* [Requirement] Pictures should be left out while the data beneath this task is written out word for word.

(Items listed in a dataset)
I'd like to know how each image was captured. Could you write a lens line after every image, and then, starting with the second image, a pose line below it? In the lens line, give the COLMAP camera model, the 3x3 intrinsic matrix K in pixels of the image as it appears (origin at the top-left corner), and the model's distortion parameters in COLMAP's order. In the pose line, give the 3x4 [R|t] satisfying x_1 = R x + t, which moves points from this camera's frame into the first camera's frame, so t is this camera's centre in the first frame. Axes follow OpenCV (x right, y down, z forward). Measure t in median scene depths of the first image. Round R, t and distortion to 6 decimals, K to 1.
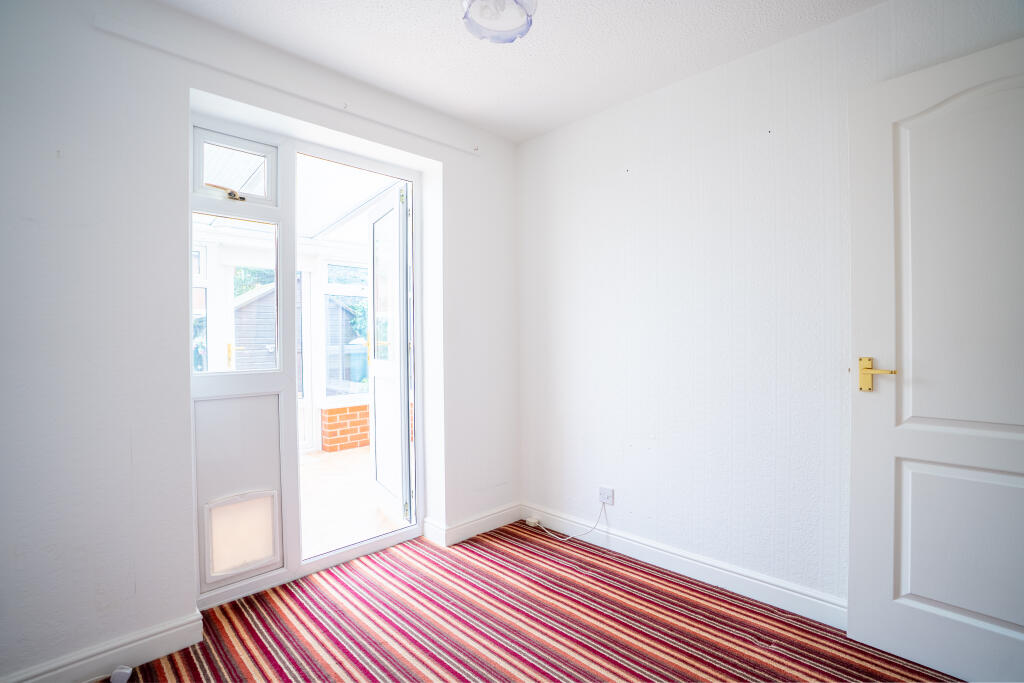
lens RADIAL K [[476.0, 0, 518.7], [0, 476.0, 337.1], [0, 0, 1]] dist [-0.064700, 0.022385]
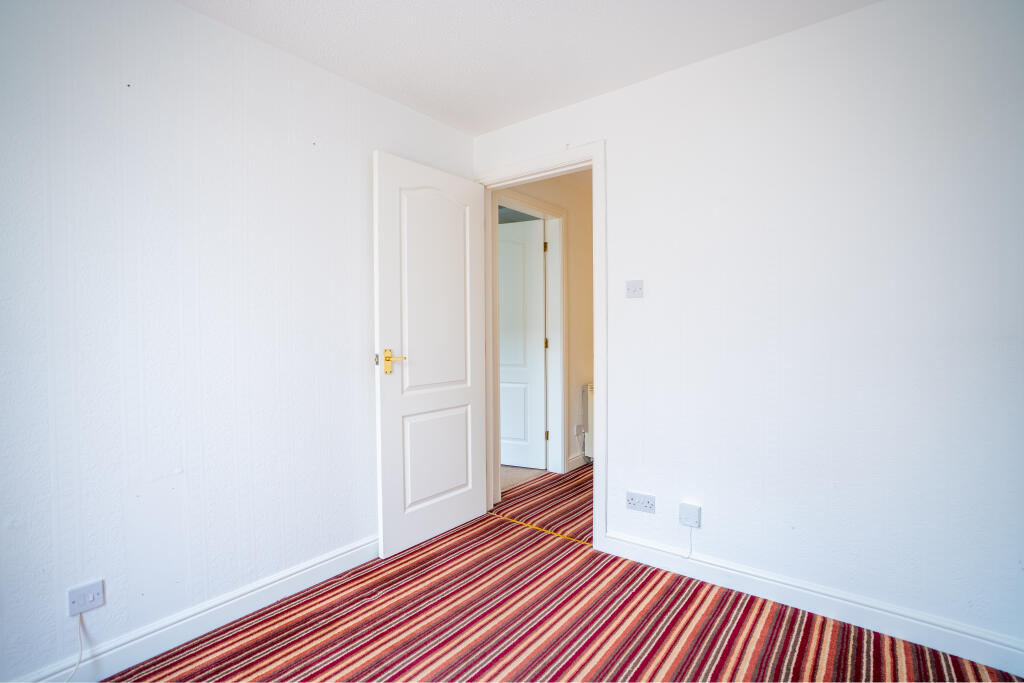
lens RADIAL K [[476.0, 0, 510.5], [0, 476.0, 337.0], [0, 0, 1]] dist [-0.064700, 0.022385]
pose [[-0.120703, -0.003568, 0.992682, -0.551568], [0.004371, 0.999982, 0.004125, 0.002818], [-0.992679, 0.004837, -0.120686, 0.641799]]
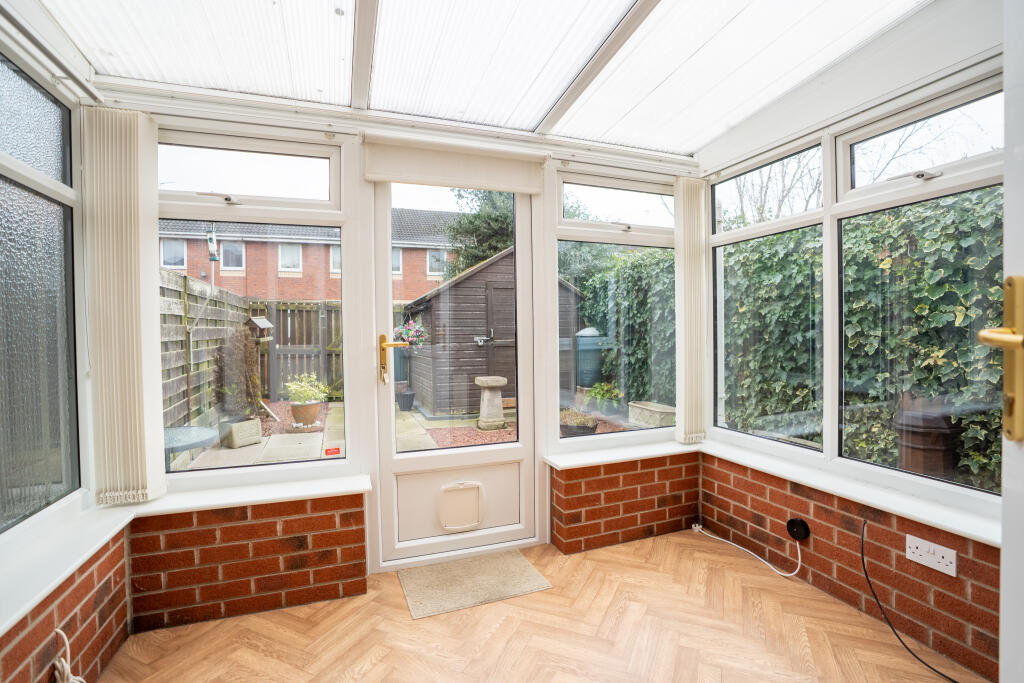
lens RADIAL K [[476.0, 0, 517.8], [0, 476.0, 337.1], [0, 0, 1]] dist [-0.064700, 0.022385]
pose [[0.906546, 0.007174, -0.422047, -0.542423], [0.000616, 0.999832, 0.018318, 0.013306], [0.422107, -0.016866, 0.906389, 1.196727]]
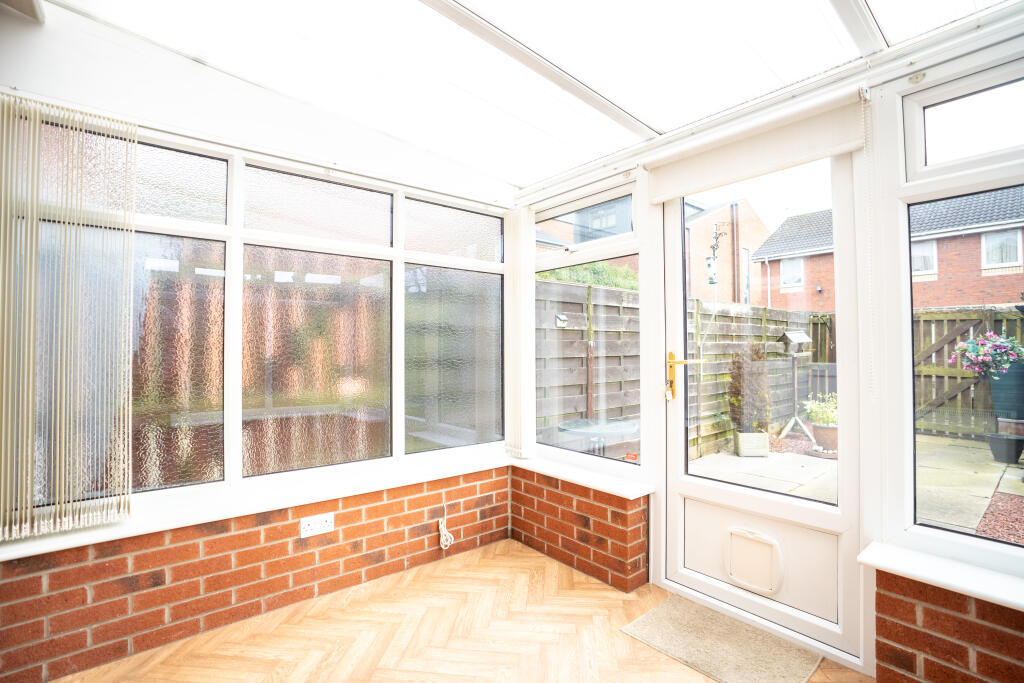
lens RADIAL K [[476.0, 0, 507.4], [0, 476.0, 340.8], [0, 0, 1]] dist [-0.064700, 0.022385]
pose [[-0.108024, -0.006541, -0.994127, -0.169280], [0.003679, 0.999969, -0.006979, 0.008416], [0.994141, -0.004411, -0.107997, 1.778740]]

* [Solved problem]
I'd like to know how each image was captured. Could you write a lens line after every image, and then, starting with the second image, a pose line below it? In the lens line, give the COLMAP camera model, the 3x3 intrinsic matrix K in pixels of the image as it appears (origin at the top-left corner), and the model's distortion parameters in COLMAP's order. In the pose line, give the 3x4 [R|t] satisfying x_1 = R x + t, which moves points from this camera's frame into the first camera's frame, so t is this camera's centre in the first frame. Axes follow OpenCV (x right, y down, z forward). Measure t in median scene depths of the first image. Round R, t and distortion to 6 decimals, K to 1.
lens RADIAL K [[476.0, 0, 518.7], [0, 476.0, 337.1], [0, 0, 1]] dist [-0.064700, 0.022385]
lens RADIAL K [[476.0, 0, 510.5], [0, 476.0, 337.0], [0, 0, 1]] dist [-0.064700, 0.022385]
pose [[-0.120703, -0.003568, 0.992682, -0.551568], [0.004371, 0.999982, 0.004125, 0.002818], [-0.992679, 0.004837, -0.120686, 0.641799]]
lens RADIAL K [[476.0, 0, 517.8], [0, 476.0, 337.1], [0, 0, 1]] dist [-0.064700, 0.022385]
pose [[0.906546, 0.007174, -0.422047, -0.542423], [0.000616, 0.999832, 0.018318, 0.013306], [0.422107, -0.016866, 0.906389, 1.196727]]
lens RADIAL K [[476.0, 0, 507.4], [0, 476.0, 340.8], [0, 0, 1]] dist [-0.064700, 0.022385]
pose [[-0.108024, -0.006541, -0.994127, -0.169280], [0.003679, 0.999969, -0.006979, 0.008416], [0.994141, -0.004411, -0.107997, 1.778740]]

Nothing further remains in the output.